Il sistema di mobilità dirigenziale.

Anche il secondo comma dell'art. 23 in esame è stato oggetto di vari rimaneggiamenti.

Venuta meno con la scomparsa del ruolo unico l'intrinseca possibilità di mobilità dei dirigenti all'interno dello stesso, il comma 2 dell'art. 23 del decreto n. 165, come riformulato dalla l. n. 145/2002, si è preoccupato di assicurare un alternativo sistema di mobilità nell'ambito delle amministrazioni dello Stato (naturalmente, nei limiti dei posti dirigenziali ivi disponibili). I relativi provvedimenti andavano, infatti, «adottati, su domanda dell'interessato, con decreto del Ministro per la funzione pubblica, sentite l'amministrazione di provenienza e quella di destinazione. La successiva novella sopravvenuta con il d.l. n. 136/2004 ha scelto di rinviare per la mobilità dei dirigenti, nel limite dei posti disponibili, alla generale disciplina di cui all'art. 30 del d.lgs. n. 165/2001, invece che normarla direttamente.
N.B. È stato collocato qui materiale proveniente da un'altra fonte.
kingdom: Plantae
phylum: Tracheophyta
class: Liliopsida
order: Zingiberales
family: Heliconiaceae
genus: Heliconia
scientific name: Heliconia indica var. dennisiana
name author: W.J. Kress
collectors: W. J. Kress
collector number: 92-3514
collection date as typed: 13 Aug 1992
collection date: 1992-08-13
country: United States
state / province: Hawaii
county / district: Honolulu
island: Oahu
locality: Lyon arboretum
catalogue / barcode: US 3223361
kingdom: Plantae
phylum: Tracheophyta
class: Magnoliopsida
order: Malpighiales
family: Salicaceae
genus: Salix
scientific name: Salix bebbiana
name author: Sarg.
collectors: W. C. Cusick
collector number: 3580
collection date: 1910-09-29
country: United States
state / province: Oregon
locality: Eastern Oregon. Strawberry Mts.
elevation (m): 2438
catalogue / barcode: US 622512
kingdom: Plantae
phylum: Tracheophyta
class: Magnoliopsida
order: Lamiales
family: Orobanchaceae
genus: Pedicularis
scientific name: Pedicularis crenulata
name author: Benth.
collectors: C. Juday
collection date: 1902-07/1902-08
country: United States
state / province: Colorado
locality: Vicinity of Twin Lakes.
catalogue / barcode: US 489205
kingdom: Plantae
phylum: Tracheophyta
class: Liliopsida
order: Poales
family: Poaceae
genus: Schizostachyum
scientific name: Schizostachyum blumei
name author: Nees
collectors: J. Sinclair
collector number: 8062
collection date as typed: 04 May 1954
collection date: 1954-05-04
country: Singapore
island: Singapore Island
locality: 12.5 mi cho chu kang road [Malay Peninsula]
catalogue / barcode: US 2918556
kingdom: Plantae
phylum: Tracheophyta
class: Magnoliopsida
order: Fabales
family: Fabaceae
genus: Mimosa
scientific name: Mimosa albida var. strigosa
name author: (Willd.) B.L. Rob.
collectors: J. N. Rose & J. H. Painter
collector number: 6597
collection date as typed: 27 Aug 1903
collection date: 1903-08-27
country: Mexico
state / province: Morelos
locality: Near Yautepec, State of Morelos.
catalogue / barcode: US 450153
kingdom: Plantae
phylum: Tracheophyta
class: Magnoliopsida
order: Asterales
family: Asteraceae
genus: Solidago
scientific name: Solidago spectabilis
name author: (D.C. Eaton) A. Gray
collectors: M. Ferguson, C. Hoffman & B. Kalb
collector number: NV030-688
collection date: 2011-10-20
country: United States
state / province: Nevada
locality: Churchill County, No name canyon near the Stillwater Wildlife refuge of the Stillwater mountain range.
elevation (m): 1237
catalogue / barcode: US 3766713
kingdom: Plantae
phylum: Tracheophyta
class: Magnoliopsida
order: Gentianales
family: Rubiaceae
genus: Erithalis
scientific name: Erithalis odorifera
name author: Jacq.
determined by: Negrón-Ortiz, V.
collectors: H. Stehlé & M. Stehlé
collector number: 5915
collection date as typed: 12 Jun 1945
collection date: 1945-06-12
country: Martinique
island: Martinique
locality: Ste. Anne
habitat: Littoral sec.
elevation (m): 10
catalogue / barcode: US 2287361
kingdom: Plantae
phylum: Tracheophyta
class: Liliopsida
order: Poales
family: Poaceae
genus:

I contratti o accordi collettivi nazionali disciplinano, secondo il criterio della continuità dei rapporti e privilegiando la libera scelta del dirigente, gli effetti connessi ai trasferimenti e alla mobilità in generale in ordine al mantenimento del rapporto assicurativo con l'ente di previdenza, al trattamento di fine rapporto e allo stato giuridico legato all'anzianità di servizio e al fondo di previdenza complementare. La Presidenza del Consiglio dei ministri - Dipartimento della funzione pubblica cura una banca dati informatica contenente i dati relativi ai ruoli delle amministrazioni dello Stato. La predetta banca dati ricalaca l'naloga soluzione già prevista nel 1998 per alimentare quel «mercato» della dirigenza che rappresentava l'obiettivo principe del ruolo unico. Quando, con la l. n. 145/2002, il legislatore ha deciso di optare per il sistema dei ruoli differenziati, alla banca dati informatica è residuata sostanzialmente una mera funzione statistico/conoscitivo.

Bibliografia

Caruso, Le dirigenze pubbliche tra nuovi poteri e responsabilità (Il ridisegno della governance nella p.a. italiane), in csdle.lex.unict.it, 2010; D'Alessio, Il nuovo statuto della funzione pubblica nella legge delega n. 124 del 2015: la dirigenza, in Le ist. del federalismo, 2015, 3, 593; Stancanelli, Il ruolo unico della dirigenza dello Stato, in Giornale di dir. amm., 1999, 9, 825; Zoppoli, Dal ruolo unico ai ruoli della dirigenza statale: e la «privatizzazione»?, in Il lavoro nelle p.a., 2002, 6, 1038.